Julie Goodnight is one of the top horse trainers in the country. She's spent most of her life on horseback and has been training for the last 30 years. She says she never gets tired of watching horse behavior even though she got an early start.
GOODNIGHT: I grew up with horses and my dad was one that was very supportive of what I wanted to do and even though he was a strictly western quarter horse kind of guy he let me follow my passion which was more on the English side riding jumpers.
Goodnight will bring her expertise to the Clark County Fairgrounds in Ridgefield, April 9th & 10th.
GOODNIGHT: That's my time to get one-on-one with people and their horses. We'll have two groups of riders and each group will do groundwork and mounted work every day.
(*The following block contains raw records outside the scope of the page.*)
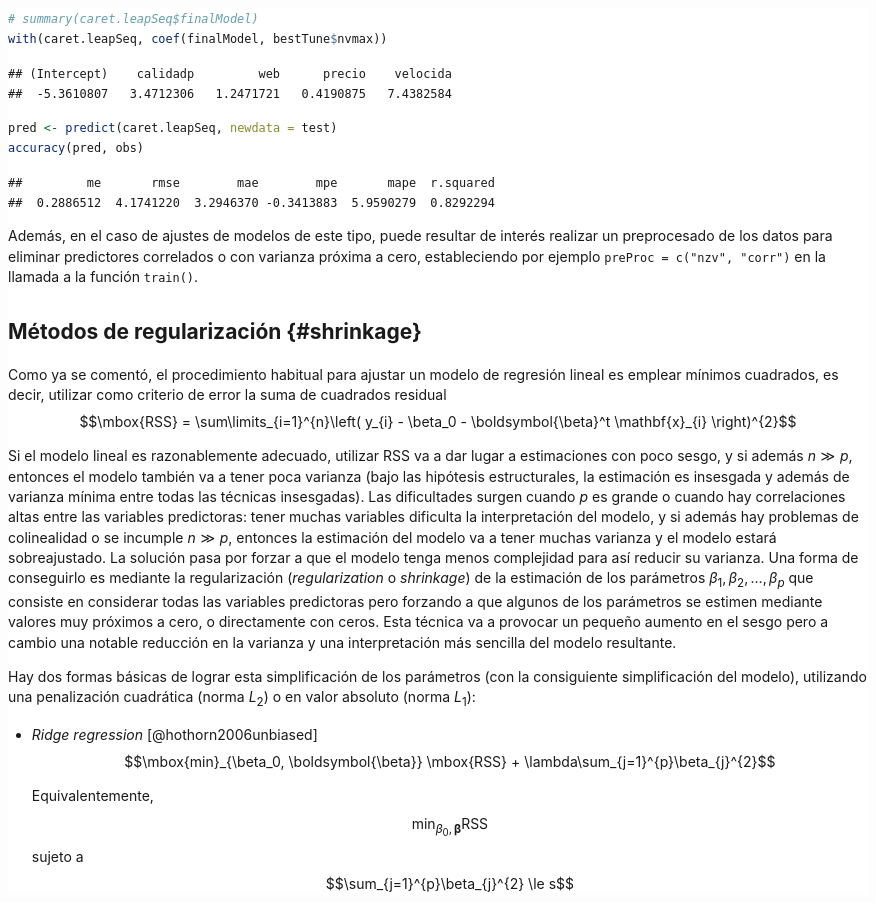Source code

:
 ```r
# summary(caret.leapSeq$finalModel)
with(caret.leapSeq, coef(finalModel, bestTune$nvmax))
```

```
## (Intercept)    calidadp         web      precio    velocida 
##  -5.3610807   3.4712306   1.2471721   0.4190875   7.4382584
```

```r
pred <- predict(caret.leapSeq, newdata = test)
accuracy(pred, obs)
```

```
##         me       rmse        mae        mpe       mape  r.squared 
##  0.2886512  4.1741220  3.2946370 -0.3413883  5.9590279  0.8292294
```

Además, en el caso de ajustes de modelos de este tipo, puede resultar de interés realizar un preprocesado de los datos para eliminar predictores correlados o con varianza próxima a cero,
estableciendo por ejemplo `preProc = c("nzv", "corr")` en la llamada a la función `train()`.


## Métodos de regularización {#shrinkage}

Como ya se comentó, el procedimiento habitual para ajustar un modelo de regresión lineal es emplear mínimos cuadrados, es decir, utilizar como criterio de error la suma de cuadrados residual
$$\mbox{RSS} = \sum\limits_{i=1}^{n}\left(  y_{i} - \beta_0 - \boldsymbol{\beta}^t \mathbf{x}_{i} \right)^{2}$$

Si el modelo lineal es razonablemente adecuado, utilizar $\mbox{RSS}$ va a dar lugar a estimaciones con poco sesgo, y si además $n\gg p$, entonces el modelo también va a tener poca varianza (bajo las hipótesis estructurales, la estimación es insesgada y además de varianza mínima entre todas las técnicas insesgadas). 
Las dificultades surgen cuando $p$ es grande o cuando hay correlaciones altas entre las variables predictoras: tener muchas variables dificulta la interpretación del modelo, y si además hay problemas de colinealidad o se incumple $n\gg p$, entonces la estimación del modelo va a tener muchas varianza y el modelo estará sobreajustado.
La solución pasa por forzar a que el modelo tenga menos complejidad para así reducir su varianza. 
Una forma de conseguirlo es mediante la regularización (*regularization* o *shrinkage*) de la estimación de los parámetros $\beta_1, \beta_2,\ldots, \beta_p$ que consiste en considerar todas las variables predictoras pero forzando a que algunos de los parámetros se estimen mediante valores muy próximos a cero, o directamente con ceros.
Esta técnica va a provocar un pequeño aumento en el sesgo pero a cambio una notable reducción en la varianza y una interpretación más sencilla del modelo resultante. 

Hay dos formas básicas de lograr esta simplificación de los parámetros (con la consiguiente simplificación del modelo), utilizando una penalización cuadrática (norma $L_2$) o en valor absoluto (norma $L_1$):

- *Ridge regression* [@hothorn2006unbiased]
    $$\mbox{min}_{\beta_0, \boldsymbol{\beta}} \mbox{RSS} + \lambda\sum_{j=1}^{p}\beta_{j}^{2}$$
    
    Equivalentemente,
    $$\mbox{min}_{\beta_0, \boldsymbol{\beta}} \mbox{RSS}$$
    sujeto a
    $$\sum_{j=1}^{p}\beta_{j}^{2} \le s$$
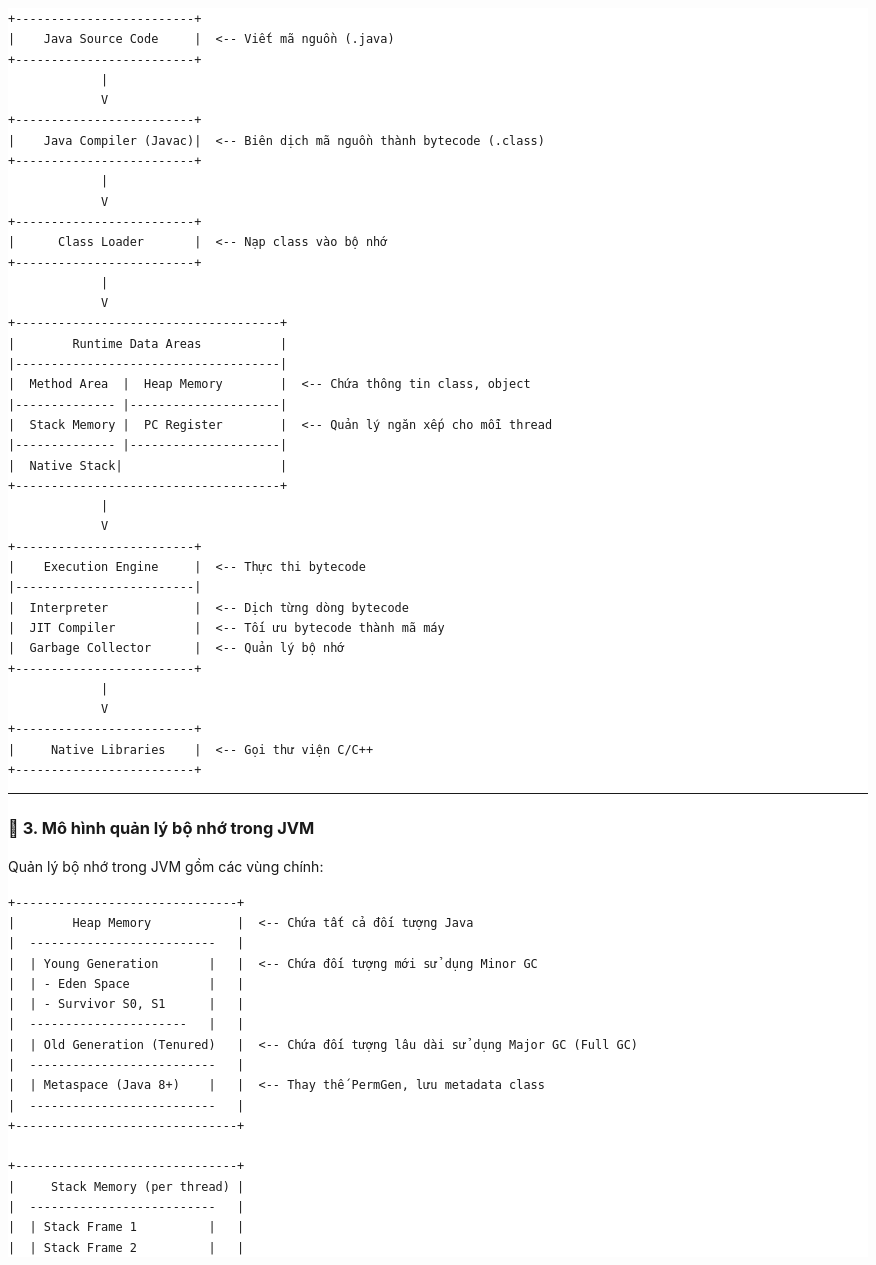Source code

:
 ```plaintext
+-------------------------+
|    Java Source Code     |  <-- Viết mã nguồn (.java)
+-------------------------+
             |
             V
+-------------------------+
|    Java Compiler (Javac)|  <-- Biên dịch mã nguồn thành bytecode (.class)
+-------------------------+
             |
             V
+-------------------------+
|      Class Loader       |  <-- Nạp class vào bộ nhớ
+-------------------------+
             |
             V
+-------------------------------------+
|        Runtime Data Areas           |
|-------------------------------------|
|  Method Area  |  Heap Memory        |  <-- Chứa thông tin class, object
|-------------- |---------------------|
|  Stack Memory |  PC Register        |  <-- Quản lý ngăn xếp cho mỗi thread
|-------------- |---------------------|
|  Native Stack|                      |
+-------------------------------------+
             |
             V
+-------------------------+
|    Execution Engine     |  <-- Thực thi bytecode
|-------------------------|
|  Interpreter            |  <-- Dịch từng dòng bytecode
|  JIT Compiler           |  <-- Tối ưu bytecode thành mã máy
|  Garbage Collector      |  <-- Quản lý bộ nhớ
+-------------------------+
             |
             V
+-------------------------+
|     Native Libraries    |  <-- Gọi thư viện C/C++
+-------------------------+
```

---

### 🔹 **3. Mô hình quản lý bộ nhớ trong JVM**
Quản lý bộ nhớ trong JVM gồm các vùng chính:

```plaintext
+-------------------------------+
|        Heap Memory            |  <-- Chứa tất cả đối tượng Java
|  --------------------------   |
|  | Young Generation       |   |  <-- Chứa đối tượng mới sử dụng Minor GC
|  | - Eden Space           |   |
|  | - Survivor S0, S1      |   |
|  ----------------------   |   |
|  | Old Generation (Tenured)   |  <-- Chứa đối tượng lâu dài sử dụng Major GC (Full GC)
|  --------------------------   |
|  | Metaspace (Java 8+)    |   |  <-- Thay thế PermGen, lưu metadata class
|  --------------------------   |
+-------------------------------+

+-------------------------------+
|     Stack Memory (per thread) |
|  --------------------------   |
|  | Stack Frame 1          |   |
|  | Stack Frame 2          |   |
```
My clinics are very progressive in nature, group one works on something, group two takes that lesson and moves forward with it and then we move through the whole weekend like that. We still have a few spots for riders open in that clinic.
You can sign up at juliegoodnight.com. She says one of the key issues just might not be your horse.
GOODNIGHT: People often argue with horses and get in trouble with horses and they seem like they can be naughty and or downright aggressive but that's not their true nature. Their true nature is to be subservient, to be willing to do your bidding and to be eager to do a good job. If that's not what's coming out in the horse then probably something's going wrong on the human end.
And that's Washington Ag Today. I'm Greg Martin, thanks for listening on the Ag Information Network of the West.